Huawei unveiled the physical Atlas 950 SuperPoD in Shanghai on July 16, a day ahead of WAIC 2026's opening address by Xi Jinping — a rack-scale system linking up to 8,192 Ascend NPUs via Huawei's UnifiedBus interconnect, which the company says delivers 6.7x the compute of Nvidia's NVL144. Huawei Vice Chairman Xu Zhijun conceded the company still trails Nvidia chip-for-chip but is betting the contest is now decided at the supernode level — how many accelerators can be lashed into a single low-latency memory pool — rather than on individual silicon.
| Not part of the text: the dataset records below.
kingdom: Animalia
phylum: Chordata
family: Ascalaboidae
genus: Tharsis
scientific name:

Watch whether Huawei's claimed specs hold up under independent testing and whether open-sourcing the UnifiedBus interconnect spec pulls other Chinese chipmakers into a shared standard, the way NVLink anchored Nvidia's own ecosystem.
Public Markets
Nebius $171.77 ▼ -13.9% Mkt Cap: $44B
Nebius disclosed a $20–25B 2026 capex plan with most new capacity not revenue-generating until 2027, as insiders sold over $140M in stock and analysts flagged Meta's new compute-resale plan as a direct threat to neocloud economics.
Emerging
NetApp acquired AI-data-infrastructure startup DataPelago, whose Nucleus engine runs GPU-accelerated processing at the storage layer instead of moving data to external compute clusters, claiming 80% lower infrastructure cost and up to 10x faster throughput for AI and analytics pipelines. It's a structural bet that AI economics increasingly favor moving compute to data rather than data to compute — the same thesis behind Vast's Cloudera partnership above — and gives a legacy storage vendor a credible entry into a stack it might otherwise have ceded to specialists.
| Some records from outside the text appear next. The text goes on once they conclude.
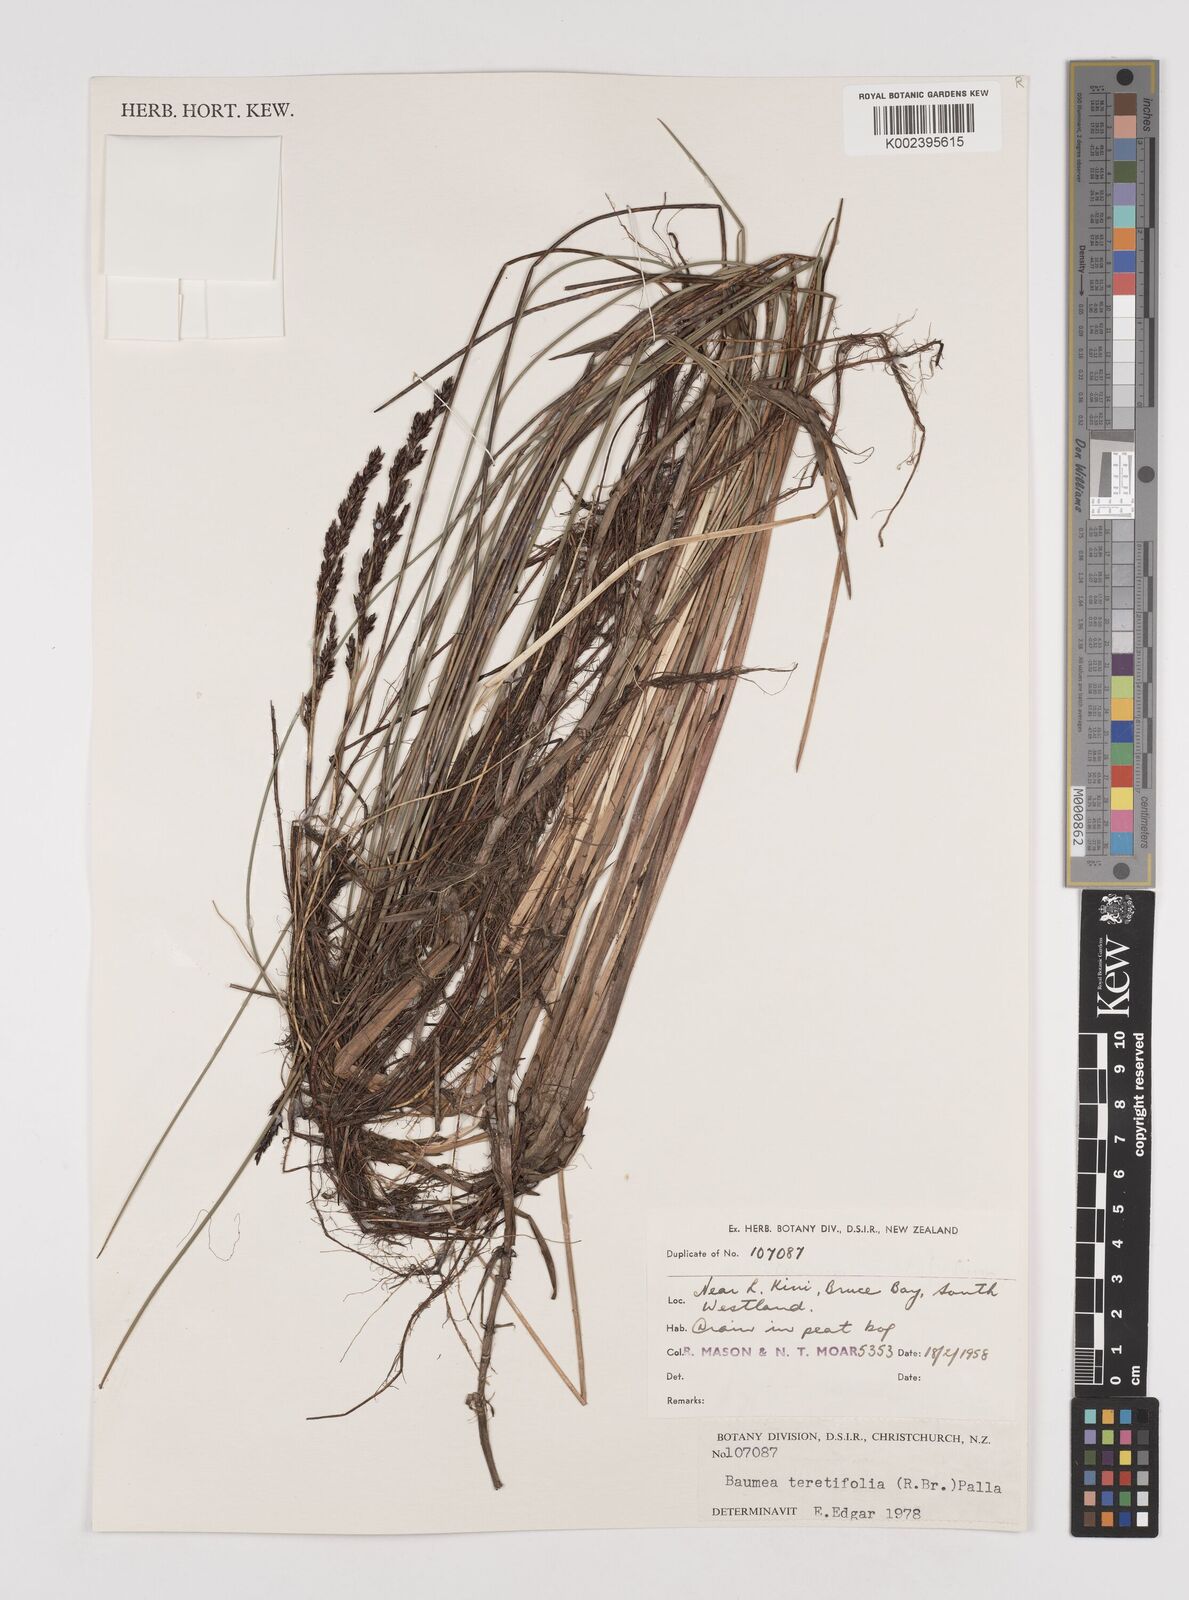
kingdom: Plantae
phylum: Tracheophyta
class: Liliopsida
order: Poales
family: Cyperaceae
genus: Machaerina
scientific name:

ChangXin Memory Technologies (CXMT) went public on Shanghai's STAR Market in the largest Chinese semiconductor listing ever, an implied valuation near $85B and roughly $8.5–9.8B raised, oversubscribed 212 times by retail investors. Its capacity ramp — approaching Micron's wafer-start run rate — was cited as a direct catalyst in Thursday's memory-sector selloff, with Micron, SK Hynix, and SanDisk all down sharply. A fourth global DRAM player, state-backed and now public, is entering just as the AI memory supercycle is at its tightest — watch SK Hynix's earnings next Wednesday for the first read on whether that changes pricing power.
Watch This Week
Wednesday, July 22
SK Hynix reports Q2 2026 earnings, the first full look at whether this week's memory-sector selloff reflects a real demand air-pocket from CXMT's new supply or a valuation reset after outsized 2026 gains. Texas Instruments also reports Q2 earnings the same day.
Thursday, July 23
Intel reports Q2 2026 earnings, watched for whether the 18A/High-NA manufacturing proof point from earlier this week shows up in foundry revenue or guidance.